DATA SHOWN Block Start

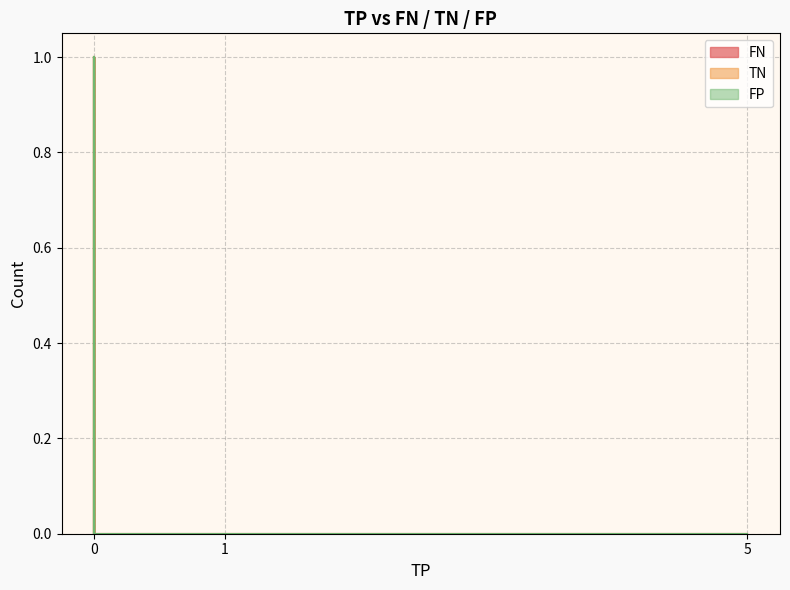

Reading left to right, list all the values displayed in this chart.

FN: 0	0	1	1	1	0	0	0	0	0	0
TN: 0	0	0	0	0	0	0	0	0	0	0
FP: 0	0	0	0	0	0	0	0	0	0	0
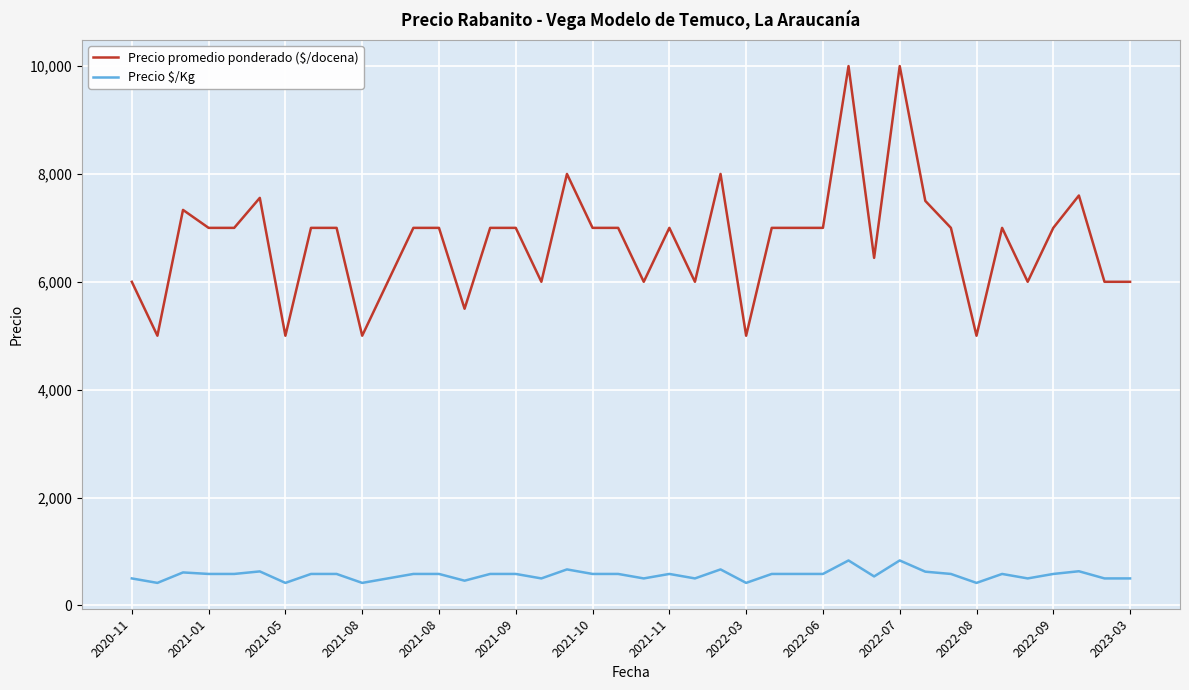

True or false: Precio promedio ponderado ($/docena) and Precio $/Kg intersect in this chart.

False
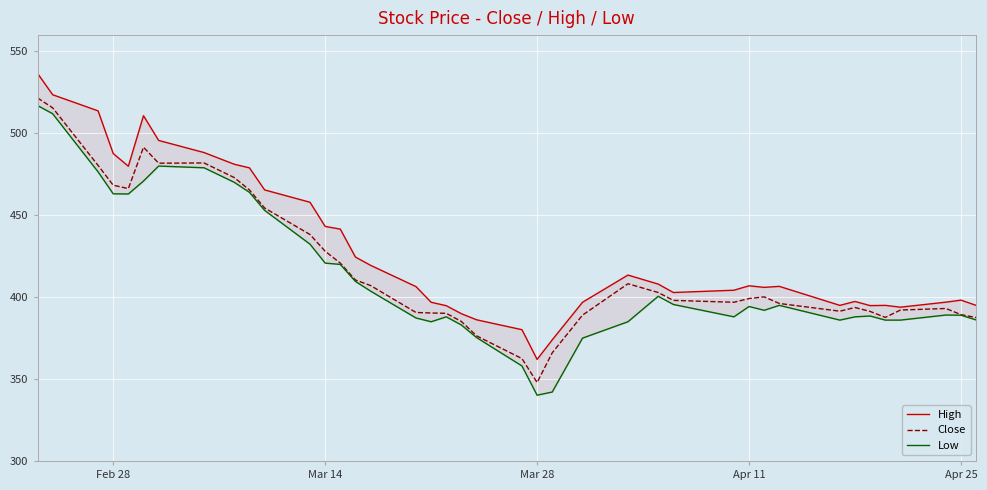

What is the difference between the second highest and second lowest values in the Close series?

153.1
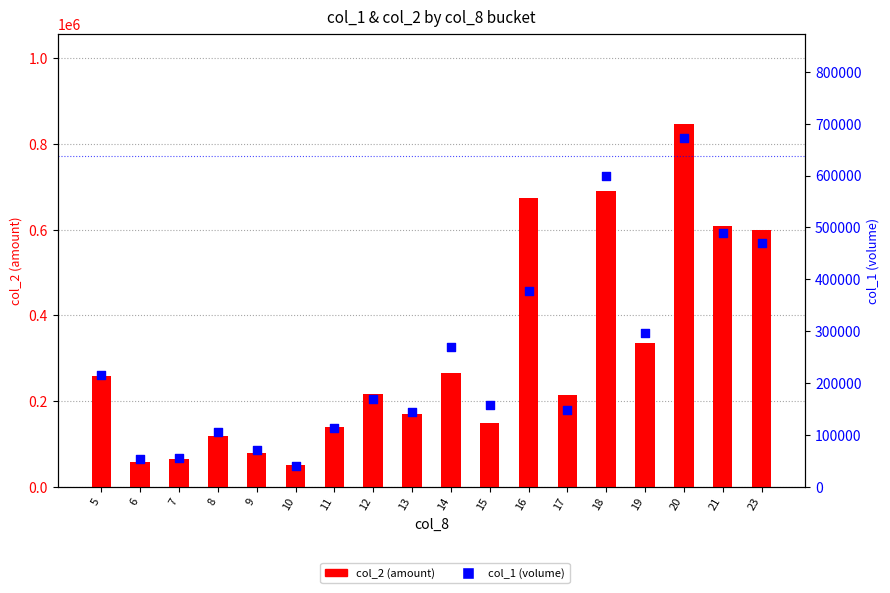

Which series has the largest Y range (max minus min)?

col_2 (amount)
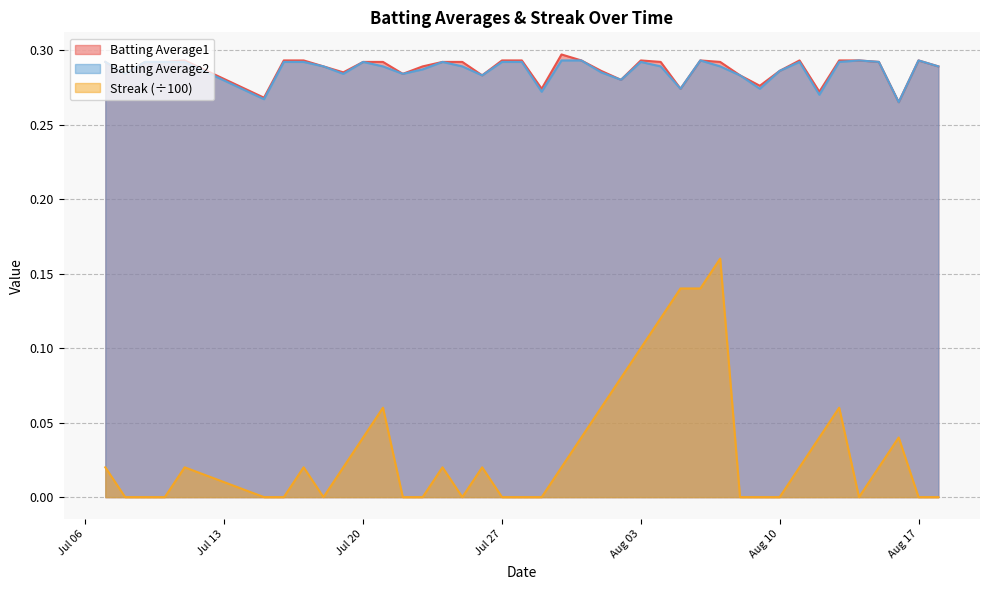

True or false: Batting Average2 and Streak (÷100) intersect in this chart.

False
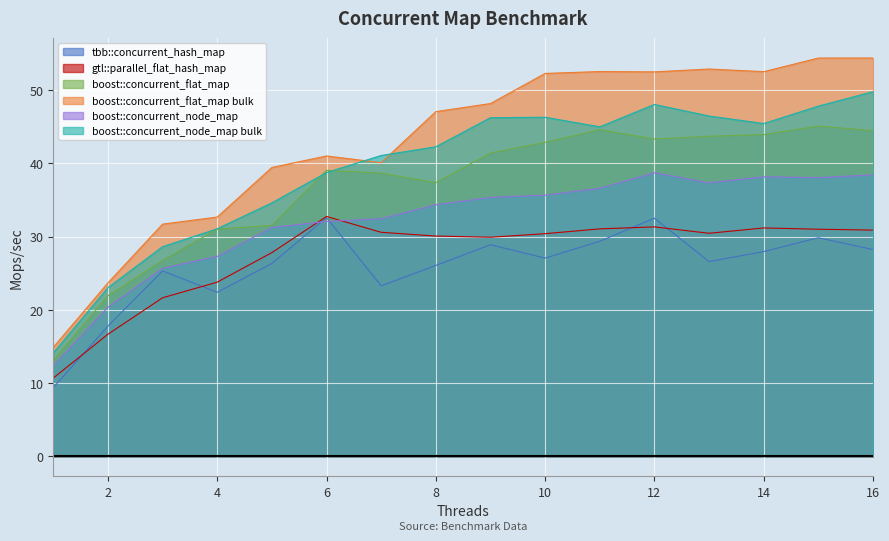

Which label corresponds to the largest value in the chart?

16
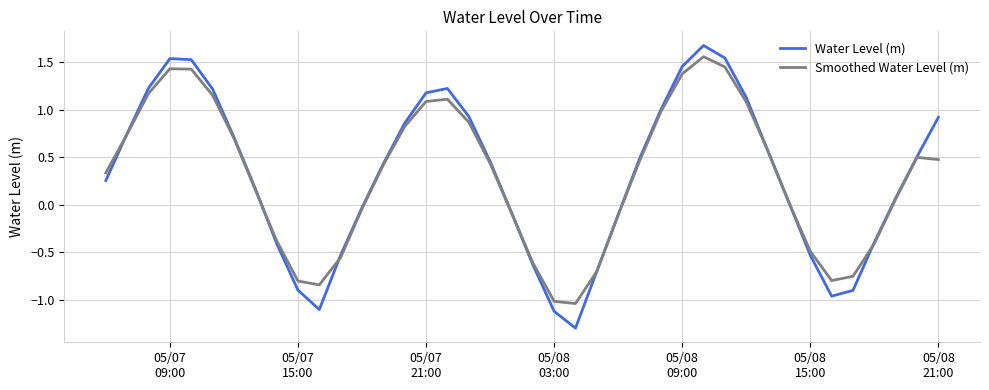

Which series has the largest range (max minus min)?

Water Level (m)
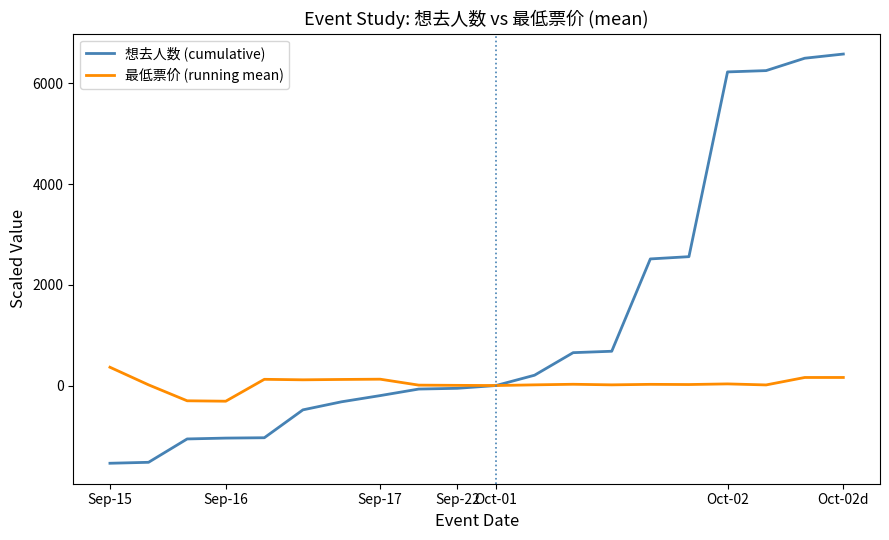

Which series has the largest total across all categories?

想去人数 (cumulative)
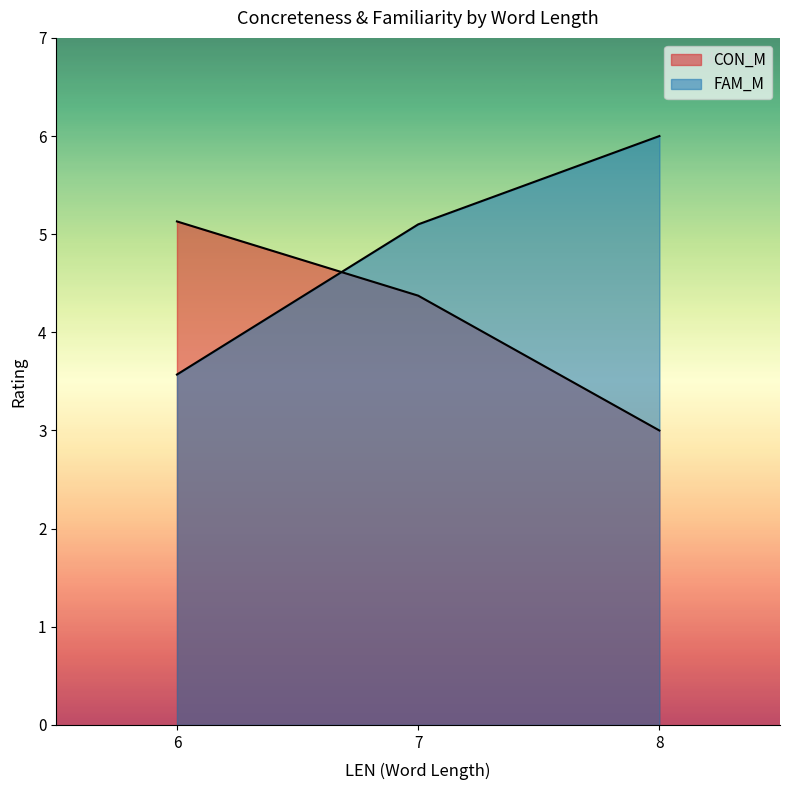

Which series has the largest total across all categories?

FAM_M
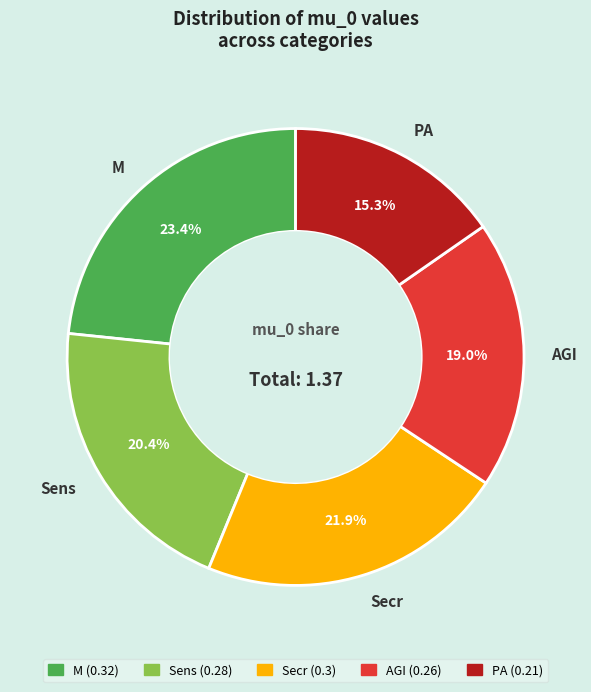

Which category has the smallest portion of the pie?

PA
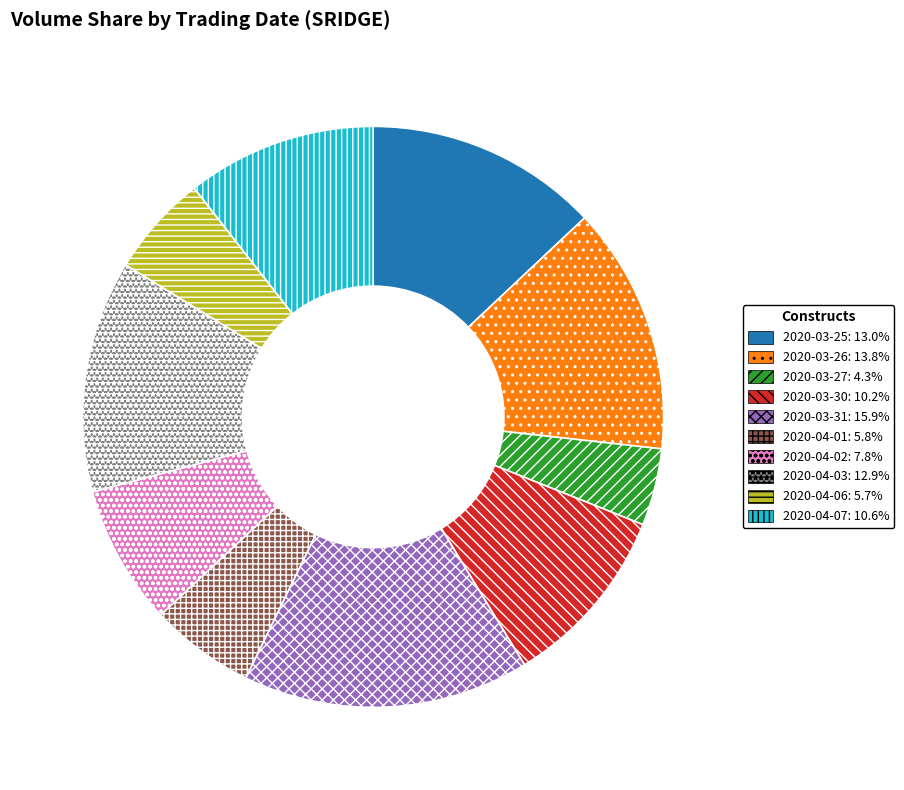

Is there any slice that represents more than half of the pie?

No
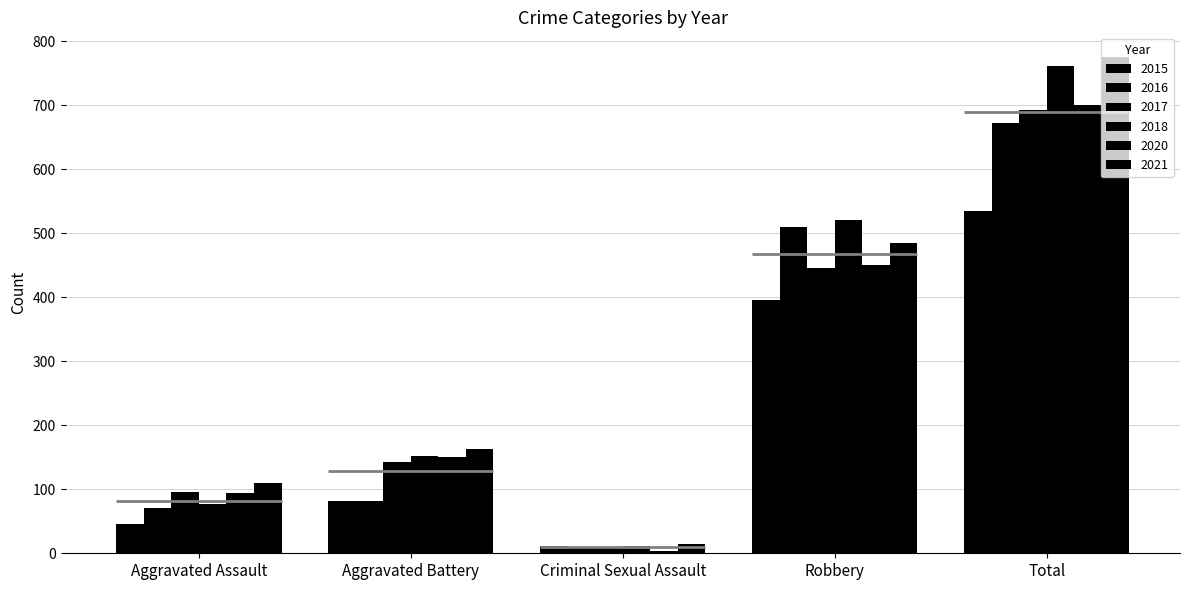

Rank the series by their maximum value, from lowest to highest.

2015, 2016, 2017, 2020, 2018, 2021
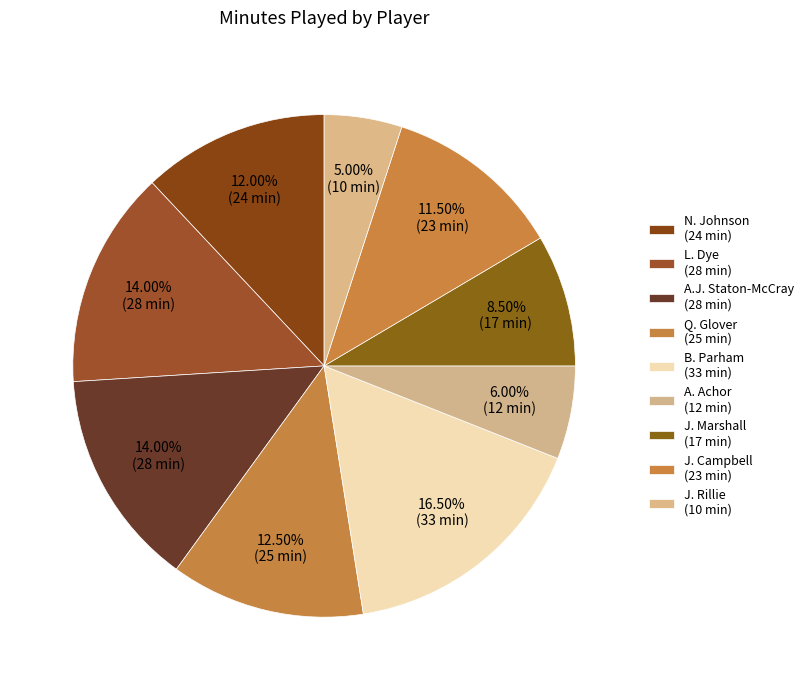

How many segments does this pie chart have?

9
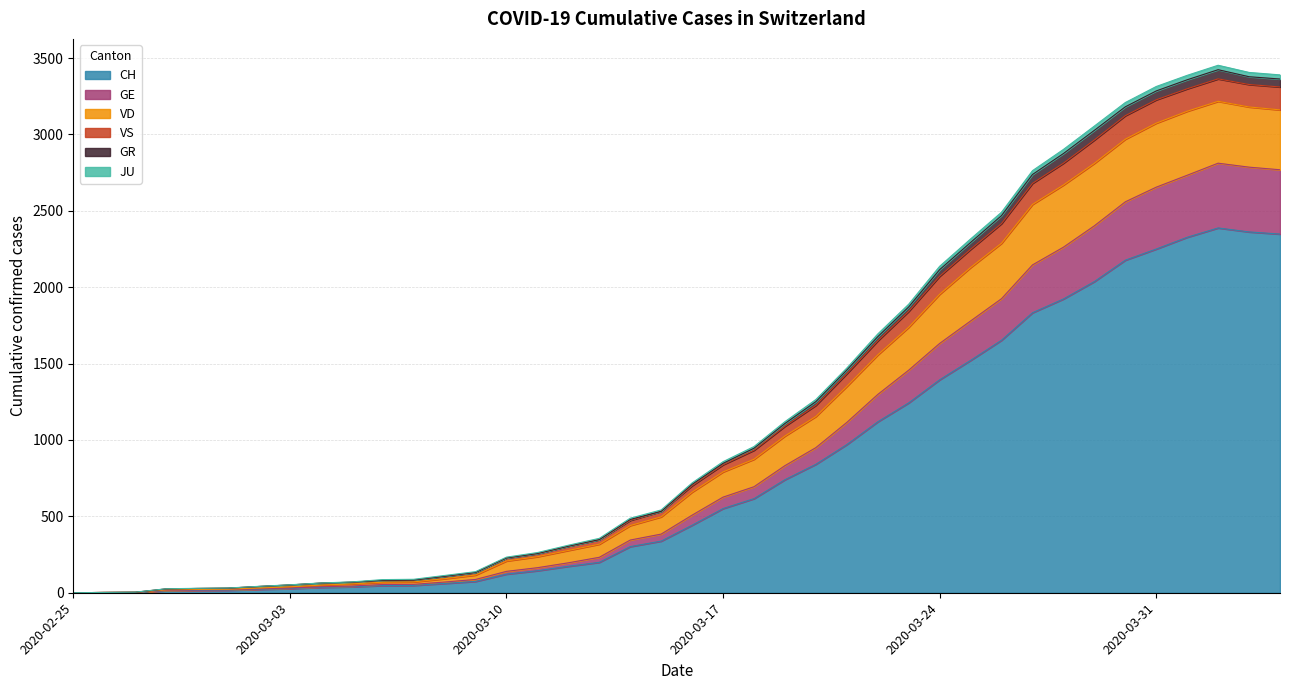

Where does the CH series first go above 442?

2020-03-17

DATA SHOWN Block End

Copy every line in the listing above that contains the word "intersect". Case counts.

§ **RESPONSE BELOW**:
True or false: Precio promedio ponderado ($/docena) and Precio $/Kg intersect in this chart.
True or false: Batting Average2 and Streak (÷100) intersect in this chart.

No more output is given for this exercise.